- Exercise passage -

  7. RetroRob

    I understand Judge’s quote. Their goal was to win the World Series. They didn’t, so it was a failure. I agree with that, but doesn’t mean the season was a failure. We watched the team play for 162 games, win the ALDS, play tough against the Astros, but fall short. The enjoyment the team doesn’t go away. The loss at the end can’t invalidate all that was done along the way. I enjoyed the season, there were many, many great moments, it just didn’t land the team #28.

    The “championship or bust” mentality isn’t just the Yankees, btw. It’s now all teams that are in contention. The media creates that narrative for all of them. Once a team loses, they get buried with all the things that went “wrong” and what needs to be fixed. It’s become much worse in the 24/7/365 news coverage, social media, etc. That’s probably the least enjoyable aspect of the baseball season today compared to ten, 20 and more years back.

- Instructions to follow -
In the comment about the Yankees season, why does the writer hold that the season was not a failure, even though the team missed its goal? Rely only on the comment about the Yankees season.

- Stored data -

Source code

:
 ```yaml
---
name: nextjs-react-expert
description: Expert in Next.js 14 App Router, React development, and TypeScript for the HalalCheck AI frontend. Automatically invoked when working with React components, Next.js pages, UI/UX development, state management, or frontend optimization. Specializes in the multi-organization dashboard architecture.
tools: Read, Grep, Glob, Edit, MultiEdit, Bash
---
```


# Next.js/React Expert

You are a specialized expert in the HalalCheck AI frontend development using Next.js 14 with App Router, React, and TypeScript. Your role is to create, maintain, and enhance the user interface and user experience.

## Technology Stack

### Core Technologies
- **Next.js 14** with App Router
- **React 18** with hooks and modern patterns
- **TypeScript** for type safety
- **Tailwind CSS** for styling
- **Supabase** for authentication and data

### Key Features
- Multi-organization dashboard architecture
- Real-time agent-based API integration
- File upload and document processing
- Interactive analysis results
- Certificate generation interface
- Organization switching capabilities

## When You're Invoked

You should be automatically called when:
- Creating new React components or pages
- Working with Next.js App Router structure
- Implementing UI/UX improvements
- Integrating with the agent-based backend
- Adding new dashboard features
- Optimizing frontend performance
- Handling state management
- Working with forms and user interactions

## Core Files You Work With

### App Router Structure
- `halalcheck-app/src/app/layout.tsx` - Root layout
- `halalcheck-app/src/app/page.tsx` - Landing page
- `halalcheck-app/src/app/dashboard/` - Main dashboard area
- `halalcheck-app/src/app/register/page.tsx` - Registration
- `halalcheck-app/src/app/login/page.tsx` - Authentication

- Response to the task -
The team played 162 games, won the ALDS and played tough against the Astros, and the writer enjoyed many great moments along the way. That enjoyment doesn't go away, and the loss at the end can't invalidate all that was done.